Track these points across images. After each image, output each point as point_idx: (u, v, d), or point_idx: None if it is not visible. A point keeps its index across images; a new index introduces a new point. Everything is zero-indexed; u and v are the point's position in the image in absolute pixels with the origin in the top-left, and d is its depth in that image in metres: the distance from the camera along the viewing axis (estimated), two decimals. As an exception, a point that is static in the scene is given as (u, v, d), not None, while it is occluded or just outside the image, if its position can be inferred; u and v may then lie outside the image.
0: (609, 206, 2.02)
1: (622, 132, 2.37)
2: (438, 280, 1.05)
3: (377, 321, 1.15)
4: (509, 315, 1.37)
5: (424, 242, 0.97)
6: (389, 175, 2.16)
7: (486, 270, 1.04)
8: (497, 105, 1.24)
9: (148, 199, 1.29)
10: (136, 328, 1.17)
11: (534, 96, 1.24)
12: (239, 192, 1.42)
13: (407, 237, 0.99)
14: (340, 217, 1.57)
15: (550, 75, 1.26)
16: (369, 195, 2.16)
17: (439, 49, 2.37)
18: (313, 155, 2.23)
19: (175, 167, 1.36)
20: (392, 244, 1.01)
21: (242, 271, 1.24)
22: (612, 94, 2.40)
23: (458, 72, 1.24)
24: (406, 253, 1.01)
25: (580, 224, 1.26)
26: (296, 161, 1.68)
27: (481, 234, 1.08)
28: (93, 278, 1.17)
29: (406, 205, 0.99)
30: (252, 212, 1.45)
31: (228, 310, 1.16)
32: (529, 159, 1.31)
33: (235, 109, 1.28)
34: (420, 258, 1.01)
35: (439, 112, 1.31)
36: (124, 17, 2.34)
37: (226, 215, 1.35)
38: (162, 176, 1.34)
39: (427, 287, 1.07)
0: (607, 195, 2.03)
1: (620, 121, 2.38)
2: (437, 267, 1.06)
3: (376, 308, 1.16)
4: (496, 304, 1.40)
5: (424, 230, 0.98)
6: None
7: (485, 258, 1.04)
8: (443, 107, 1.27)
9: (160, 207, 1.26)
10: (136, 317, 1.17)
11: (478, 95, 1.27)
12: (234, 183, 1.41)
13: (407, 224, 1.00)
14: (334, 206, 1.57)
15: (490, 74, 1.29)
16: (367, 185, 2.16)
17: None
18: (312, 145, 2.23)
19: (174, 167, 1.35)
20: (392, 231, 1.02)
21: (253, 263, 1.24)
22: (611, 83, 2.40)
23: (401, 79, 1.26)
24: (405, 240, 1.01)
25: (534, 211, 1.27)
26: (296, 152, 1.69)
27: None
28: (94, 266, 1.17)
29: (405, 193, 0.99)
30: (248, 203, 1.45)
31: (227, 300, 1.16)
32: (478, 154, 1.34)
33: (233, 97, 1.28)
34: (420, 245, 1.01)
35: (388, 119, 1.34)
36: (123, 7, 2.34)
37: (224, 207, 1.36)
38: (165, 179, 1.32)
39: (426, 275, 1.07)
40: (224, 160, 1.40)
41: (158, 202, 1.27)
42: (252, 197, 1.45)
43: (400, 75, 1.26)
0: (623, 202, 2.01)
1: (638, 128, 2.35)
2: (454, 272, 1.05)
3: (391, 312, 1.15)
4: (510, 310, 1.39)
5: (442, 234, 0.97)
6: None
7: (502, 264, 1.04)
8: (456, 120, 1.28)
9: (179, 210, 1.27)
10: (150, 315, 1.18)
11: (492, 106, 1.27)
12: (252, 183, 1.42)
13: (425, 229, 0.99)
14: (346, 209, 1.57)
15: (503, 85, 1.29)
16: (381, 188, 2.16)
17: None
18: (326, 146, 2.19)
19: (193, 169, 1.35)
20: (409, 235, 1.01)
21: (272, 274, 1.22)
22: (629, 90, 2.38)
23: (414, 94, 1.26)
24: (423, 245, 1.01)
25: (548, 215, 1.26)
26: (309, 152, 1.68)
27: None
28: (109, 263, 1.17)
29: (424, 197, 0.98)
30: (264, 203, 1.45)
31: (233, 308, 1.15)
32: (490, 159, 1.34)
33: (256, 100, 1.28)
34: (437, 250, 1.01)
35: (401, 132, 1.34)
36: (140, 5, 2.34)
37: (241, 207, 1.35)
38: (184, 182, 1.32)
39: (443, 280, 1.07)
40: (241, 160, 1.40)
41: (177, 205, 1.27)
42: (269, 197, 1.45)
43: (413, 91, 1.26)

* [Problem to solve]:
Using the material above, write out each entry again with nothing changed.

* [Your response]:
Track these points across images. After each image, output each point as point_idx: (u, v, d), or point_idx: None if it is not visible. A point keeps its index across images; a new index introduces a new point. Everything is zero-indexed; u and v are the point's position in the image in absolute pixels with the origin in the top-left, and d is its depth in that image in metres: the distance from the camera along the viewing axis (estimated), two decimals. As an exception, a point that is static in the scene is given as (u, v, d), not None, while it is occluded or just outside the image, if its position can be inferred; u and v may then lie outside the image.
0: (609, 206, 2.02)
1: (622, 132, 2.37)
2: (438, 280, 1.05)
3: (377, 321, 1.15)
4: (509, 315, 1.37)
5: (424, 242, 0.97)
6: (389, 175, 2.16)
7: (486, 270, 1.04)
8: (497, 105, 1.24)
9: (148, 199, 1.29)
10: (136, 328, 1.17)
11: (534, 96, 1.24)
12: (239, 192, 1.42)
13: (407, 237, 0.99)
14: (340, 217, 1.57)
15: (550, 75, 1.26)
16: (369, 195, 2.16)
17: (439, 49, 2.37)
18: (313, 155, 2.23)
19: (175, 167, 1.36)
20: (392, 244, 1.01)
21: (242, 271, 1.24)
22: (612, 94, 2.40)
23: (458, 72, 1.24)
24: (406, 253, 1.01)
25: (580, 224, 1.26)
26: (296, 161, 1.68)
27: (481, 234, 1.08)
28: (93, 278, 1.17)
29: (406, 205, 0.99)
30: (252, 212, 1.45)
31: (228, 310, 1.16)
32: (529, 159, 1.31)
33: (235, 109, 1.28)
34: (420, 258, 1.01)
35: (439, 112, 1.31)
36: (124, 17, 2.34)
37: (226, 215, 1.35)
38: (162, 176, 1.34)
39: (427, 287, 1.07)
0: (607, 195, 2.03)
1: (620, 121, 2.38)
2: (437, 267, 1.06)
3: (376, 308, 1.16)
4: (496, 304, 1.40)
5: (424, 230, 0.98)
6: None
7: (485, 258, 1.04)
8: (443, 107, 1.27)
9: (160, 207, 1.26)
10: (136, 317, 1.17)
11: (478, 95, 1.27)
12: (234, 183, 1.41)
13: (407, 224, 1.00)
14: (334, 206, 1.57)
15: (490, 74, 1.29)
16: (367, 185, 2.16)
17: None
18: (312, 145, 2.23)
19: (174, 167, 1.35)
20: (392, 231, 1.02)
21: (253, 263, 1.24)
22: (611, 83, 2.40)
23: (401, 79, 1.26)
24: (405, 240, 1.01)
25: (534, 211, 1.27)
26: (296, 152, 1.69)
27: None
28: (94, 266, 1.17)
29: (405, 193, 0.99)
30: (248, 203, 1.45)
31: (227, 300, 1.16)
32: (478, 154, 1.34)
33: (233, 97, 1.28)
34: (420, 245, 1.01)
35: (388, 119, 1.34)
36: (123, 7, 2.34)
37: (224, 207, 1.36)
38: (165, 179, 1.32)
39: (426, 275, 1.07)
40: (224, 160, 1.40)
41: (158, 202, 1.27)
42: (252, 197, 1.45)
43: (400, 75, 1.26)
0: (623, 202, 2.01)
1: (638, 128, 2.35)
2: (454, 272, 1.05)
3: (391, 312, 1.15)
4: (510, 310, 1.39)
5: (442, 234, 0.97)
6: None
7: (502, 264, 1.04)
8: (456, 120, 1.28)
9: (179, 210, 1.27)
10: (150, 315, 1.18)
11: (492, 106, 1.27)
12: (252, 183, 1.42)
13: (425, 229, 0.99)
14: (346, 209, 1.57)
15: (503, 85, 1.29)
16: (381, 188, 2.16)
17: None
18: (326, 146, 2.19)
19: (193, 169, 1.35)
20: (409, 235, 1.01)
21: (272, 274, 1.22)
22: (629, 90, 2.38)
23: (414, 94, 1.26)
24: (423, 245, 1.01)
25: (548, 215, 1.26)
26: (309, 152, 1.68)
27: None
28: (109, 263, 1.17)
29: (424, 197, 0.98)
30: (264, 203, 1.45)
31: (233, 308, 1.15)
32: (490, 159, 1.34)
33: (256, 100, 1.28)
34: (437, 250, 1.01)
35: (401, 132, 1.34)
36: (140, 5, 2.34)
37: (241, 207, 1.35)
38: (184, 182, 1.32)
39: (443, 280, 1.07)
40: (241, 160, 1.40)
41: (177, 205, 1.27)
42: (269, 197, 1.45)
43: (413, 91, 1.26)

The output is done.